| WRITTEN TASK A |
Can you echo the court opinion excerpt below, copying everything between "We have carefully" and "should be affirmed.", inclusive?

--- PASSAGE ---

We have carefully considered plaintiff's other contentions and these present no cause for reversal.

Accordingly, the judgment appealed from should be affirmed.



Ga.Code Ann. § 94-507 provides:

"Within the corporate limits of cities, towns and villages the said railroad company shall not be required either to erect the blowpost hereinbefore provided for or to blow the whistle of its locomotives in approaching the crossing or public roads in said corporate limits, but in lieu thereof the engineer of each locomotive shall be required to signal the approach of his train to such crossing in said corporate limits by constantly tolling the bell of said locomotive, * * *."


Atlantic Coast Line R. Co. v. Key, 5 Cir., 196 F.2d 64; Stanaland v. Atlantic Coast Line R. Co., 5 Cir., 192 F.2d 432


Ga.Code Ann. § 94-703 provides:

"No person shall recover damages from a railroad company for injury to himself or his property where the same is done by his consent or is caused by his own negligence. If the complainant and the agents of the company are both at fault, the former may recover, but the damages shall be diminished by the jury in proportion to the amount of fault attributable to him."

Ga.Code Ann. § 105-603 provides:

"If the plaintiff by ordinary care could have avoided the consequences to himself caused by the defendant's negligence, he is not entitled to recover. In other cases the defendant is not relieved, although the plaintiff may in some way have contributed to the injury sustained."

---

| WRITTEN TASK B |
Which lines of the rows contain the string "Genetic"? List each of them, treating case as significant.

--- EXTRACTED INFORMATION ---

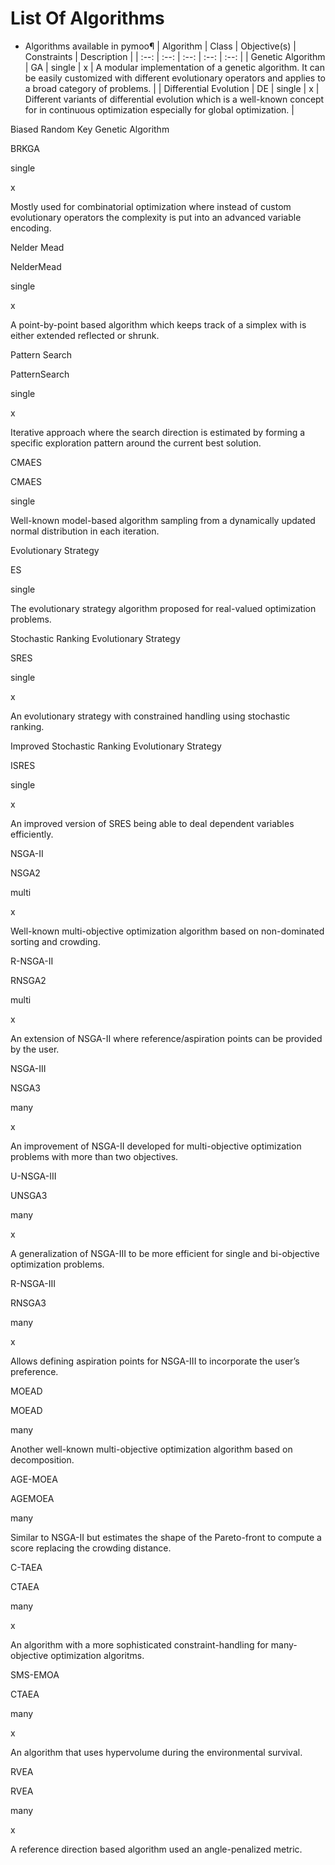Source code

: # List Of Algorithms
* Algorithms available in pymoo¶
| Algorithm | Class | Objective(s) | Constraints | Description |
| :--: | :--: | :--: | :--: | :--: |
| Genetic Algorithm | GA | single | x | A modular implementation of a genetic algorithm. It can be easily customized with different evolutionary operators and applies to a broad category of problems. |
| Differential Evolution | DE | single | x | Different variants of differential evolution which is a well-known concept for in continuous optimization especially for global optimization. |

Biased Random Key Genetic Algorithm

BRKGA

single

x

Mostly used for combinatorial optimization where instead of custom evolutionary operators the complexity is put into an advanced variable encoding.

Nelder Mead

NelderMead

single

x

A point-by-point based algorithm which keeps track of a simplex with is either extended reflected or shrunk.

Pattern Search

PatternSearch

single

x

Iterative approach where the search direction is estimated by forming a specific exploration pattern around the current best solution.

CMAES

CMAES

single

Well-known model-based algorithm sampling from a dynamically updated normal distribution in each iteration.

Evolutionary Strategy

ES

single

The evolutionary strategy algorithm proposed for real-valued optimization problems.

Stochastic Ranking Evolutionary Strategy

SRES

single

x

An evolutionary strategy with constrained handling using stochastic ranking.

Improved Stochastic Ranking Evolutionary Strategy

ISRES

single

x

An improved version of SRES being able to deal dependent variables efficiently.

NSGA-II

NSGA2

multi

x

Well-known multi-objective optimization algorithm based on non-dominated sorting and crowding.

R-NSGA-II

RNSGA2

multi

x

An extension of NSGA-II where reference/aspiration points can be provided by the user.

NSGA-III

NSGA3

many

x

An improvement of NSGA-II developed for multi-objective optimization problems with more than two objectives.

U-NSGA-III

UNSGA3

many

x

A generalization of NSGA-III to be more efficient for single and bi-objective optimization problems.

R-NSGA-III

RNSGA3

many

x

Allows defining aspiration points for NSGA-III to incorporate the user’s preference.

MOEAD

MOEAD

many

Another well-known multi-objective optimization algorithm based on decomposition.

AGE-MOEA

AGEMOEA

many

Similar to NSGA-II but estimates the shape of the Pareto-front to compute a score replacing the crowding distance.

C-TAEA

CTAEA

many

x

An algorithm with a more sophisticated constraint-handling for many-objective optimization algoritms.

SMS-EMOA

CTAEA

many

x

An algorithm that uses hypervolume during the environmental survival.

RVEA

RVEA

many

x

A reference direction based algorithm used an angle-penalized metric.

---

| RESPONSE A |
We have carefully considered plaintiff's other contentions and these present no cause for reversal.

Accordingly, the judgment appealed from should be affirmed.

| RESPONSE B |
| Genetic Algorithm | GA | single | x | A modular implementation of a genetic algorithm. It can be easily customized with different evolutionary operators and applies to a broad category of problems. |
Biased Random Key Genetic Algorithm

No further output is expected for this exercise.